Requirement 1:
Answer these questions about the post on transformer hum below:
(a) What are the two articles on the writer's web site that the post recommends?
(b) Which section of the laminations does the post call somewhat hard to compress properly?
(c) What does the post say can be passed through the high voltage winding to heat the transformer?

Page excerpt:
Steve,
Can someone direct me to reading material on this?
Plug alert: My web site, of course... The articles on "transformers and
coils", and "practical transformer winding":
http://ludens.cl/Electron/Magnet.html
http://ludens.cl/Electron/trafos/trafos.html
I've wound a HT transformer and it's got a decent hum to it
That hum typically comes from vibrating parts, specially the
laminations, and particularly the section of the laminations that's
inside the bobbin and thus somewhat hard to compress properly. Try
compressing the pack a bit harder, and use wedges to compress the part
inside the bobbin. If that doesn't kill the hum, you have to impregnate
the transformer. Get some transformer varnish, loosen up the core, soak
both the core and the winding assembly with as much varnish as you can
get in, then tighten the bolts of the core, insert wedges if possible to
compress the center leg, and let dry. Ideally heat it up to speed
drying. You can use DC through the high voltage winding to heat it up.

Excerpted data:
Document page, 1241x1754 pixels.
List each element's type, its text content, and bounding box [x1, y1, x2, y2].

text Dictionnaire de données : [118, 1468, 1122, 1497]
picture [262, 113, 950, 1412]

...

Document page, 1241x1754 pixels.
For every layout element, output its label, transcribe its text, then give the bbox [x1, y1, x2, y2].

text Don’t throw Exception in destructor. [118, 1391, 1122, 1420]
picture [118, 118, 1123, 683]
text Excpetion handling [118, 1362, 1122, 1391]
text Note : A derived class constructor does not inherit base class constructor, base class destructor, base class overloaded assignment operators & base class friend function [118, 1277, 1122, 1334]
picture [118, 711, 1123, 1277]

--

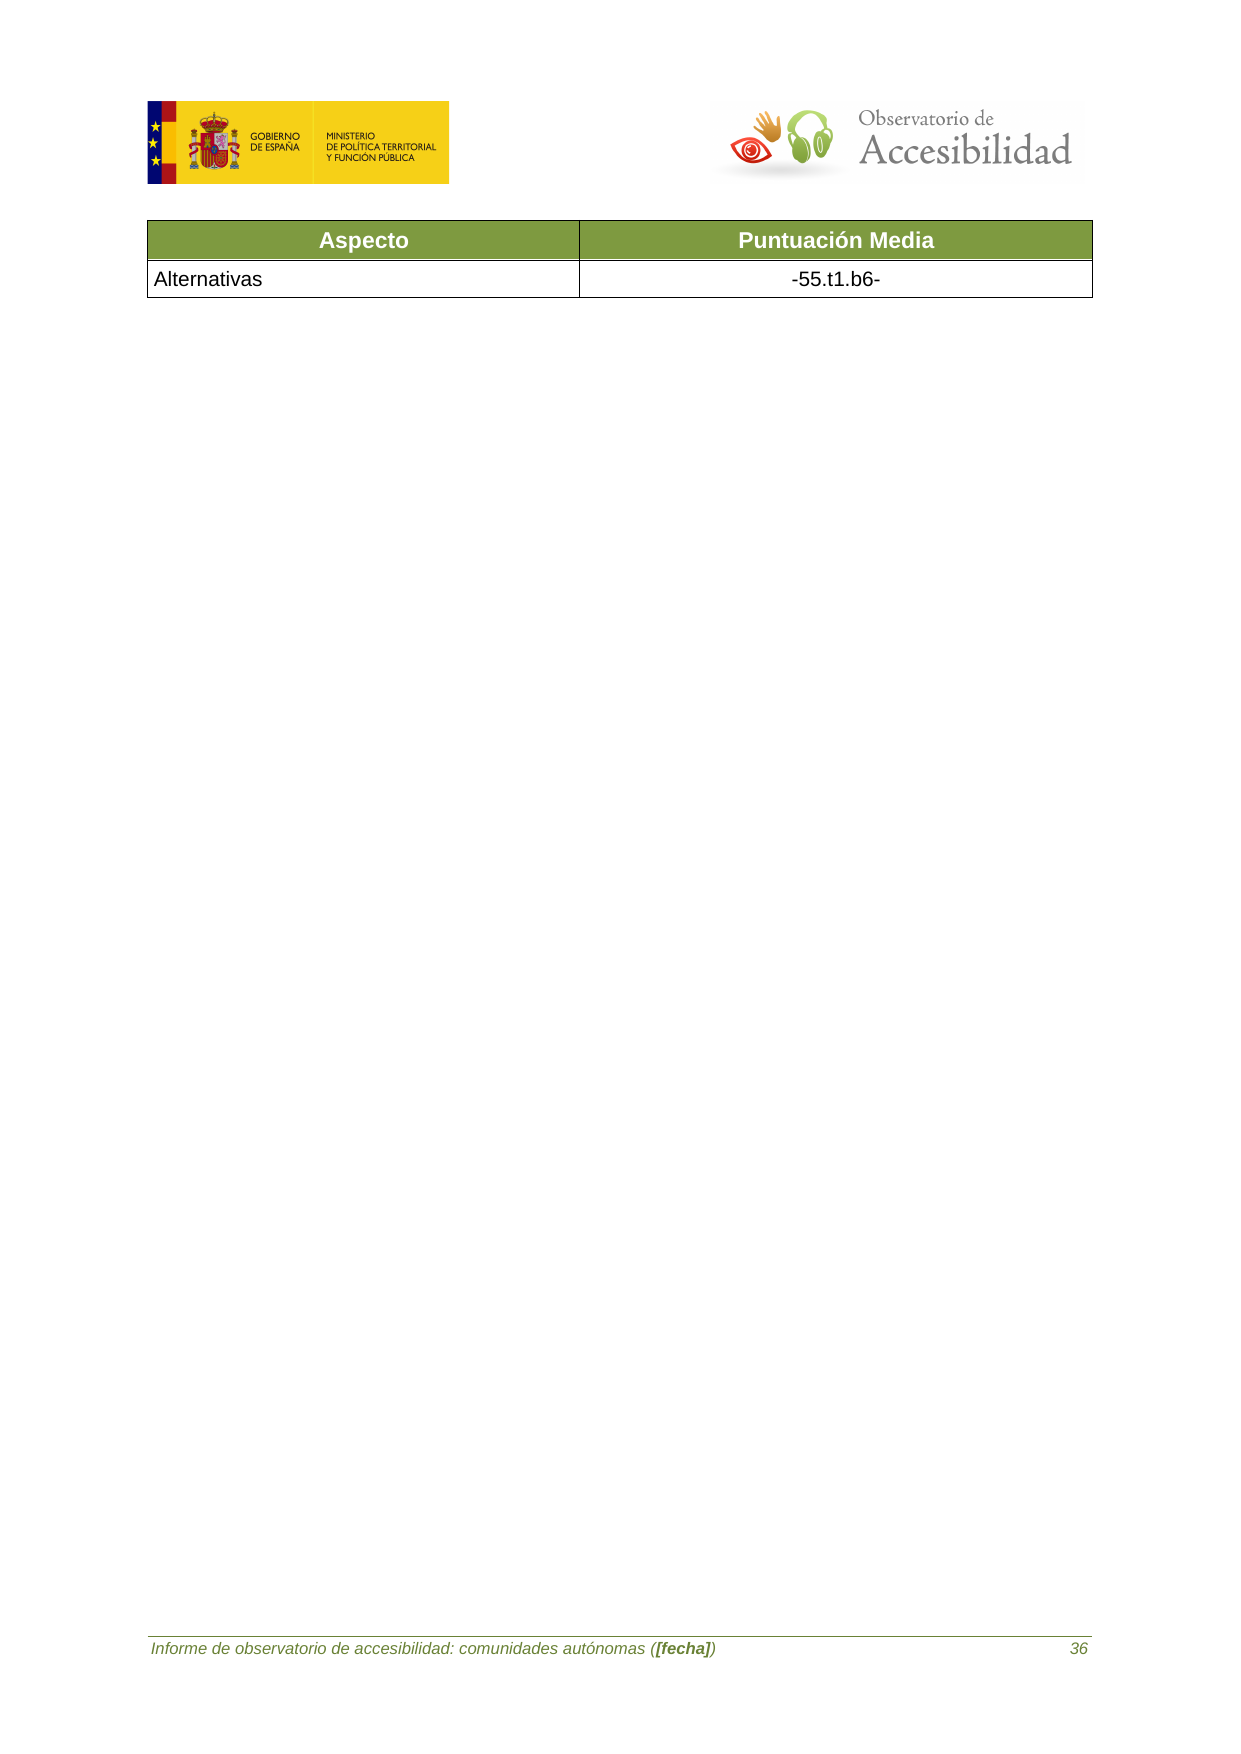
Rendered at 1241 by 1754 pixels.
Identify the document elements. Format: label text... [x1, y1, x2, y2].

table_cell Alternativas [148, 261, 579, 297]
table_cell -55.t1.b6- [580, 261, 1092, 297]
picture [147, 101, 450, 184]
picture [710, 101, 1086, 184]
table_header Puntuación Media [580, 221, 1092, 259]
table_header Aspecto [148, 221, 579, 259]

Requirement 2: Please reproduce the listing lines from the line with "Rendered at 1241 by 1754 pixels." to the line with "table_header Aspecto [148, 221, 579, 259]", both included.

Expected answer 1:
(a) "transformers and coils" and "practical transformer winding"
(b) The section inside the bobbin
(c) DC

Expected answer 2:
Rendered at 1241 by 1754 pixels.
Identify the document elements. Format: label text... [x1, y1, x2, y2].

table_cell Alternativas [148, 261, 579, 297]
table_cell -55.t1.b6- [580, 261, 1092, 297]
picture [147, 101, 450, 184]
picture [710, 101, 1086, 184]
table_header Puntuación Media [580, 221, 1092, 259]
table_header Aspecto [148, 221, 579, 259]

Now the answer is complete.